In the 19th century a German scientist named Helmut von Helmholtz made a series of puzzling observations. When we press our eyeball with our fingers, the world moves, however, when we naturally move our eyes the world seems stable. Then, when the eyes are fixated on an object, that object is in focus but most other objects are out of focus and ought to appear blurred. Such blurring is rarely experienced. Moreover due to binocular disparity, everything away from the fixated object ought to appear double, something also never experienced. Helmholtz invented the term “inductive inference” and proposed that perception is influenced by previous experience, that it is a continual hypothesis-testing. The visual scene is populated by objects created from our own expectations and the senses act mostly to provide feedback confirming or rejecting our expectations. One way to imagine this process would be as if we dreamed with our eyes open, so that sensory feedback could constrain our imagination.
Helmholtz’s ideas were mostly forgotten for nearly a century since they were first published in German. The introduction of Bayesian statistics in models of visual perception eventually led to a re-emergence of Helmholtz’s ideas. Experiments on inattentional blindness demonstrated that we do not truly perceive an object until we fixate our eyes upon it. It has been experimentally demonstrated that the part of the brain that is involved in object recognition, the inferior temporal lobe, only detects objects when they are fixated. If objects are presented far away from the point of fixation, neurons in this area of the brain do not respond to them. In binocular rivalry experiments, when different images are presented to each eye, for example a face to the left eye and a house to the right eye, the corresponding conscious percept is not an overlapping image. Rather perception alternates between a house or a face, because house-faces are things not expected to be seen in the real world.

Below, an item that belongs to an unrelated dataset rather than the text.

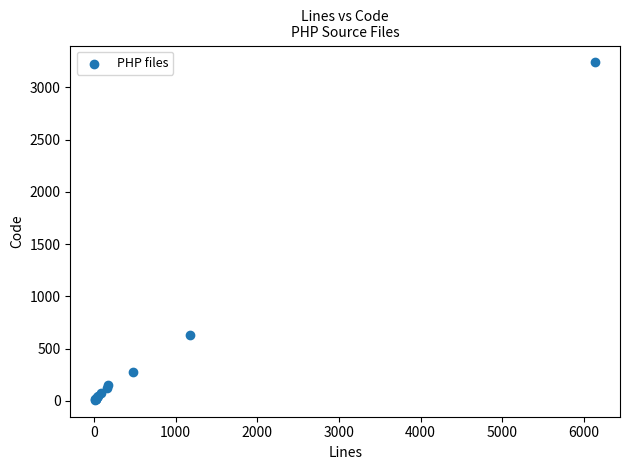

What Y value in the scatter plot is closest to 1625?

629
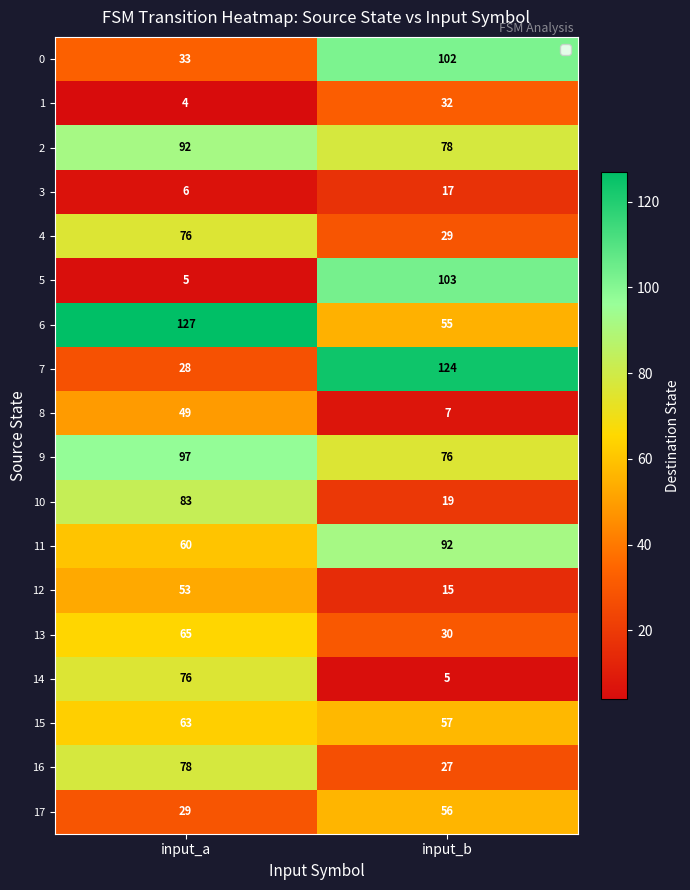

What value does the 16 series have at input_b?

27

Practically every visual illusion confirms the idea that the brain produces percepts by itself, based on stored models. Perceptual inference is demonstrated in this figure of the four Mooney stimuli. Patches of black and white carefully arranged can elicit the impression of a face (upper two images), unlike in the lower two images when similar black and white patches elicit no such impressions. These impressions seem to be the product of our own mind and this can be more forcefully felt when the picture is turned upside down. Then we can recognise that the previously meaningless images can also elicit impressions of faces, once viewed the right way up. The brain goes through a process of evaluation, comparing its stored visual memories to the incoming sensory signals, only recognising an object or a face when it correctly matches an internal template. The fact that the same image only elicited a percept when it was viewed in a certain way means that the percept can have no other origin but from within our brains. The physical stimulus itself has not changed.
The cerebral cortex is a repository of programs and memories used to evaluate sensory input. Visual perception would not be possible without such visual memories built through experience.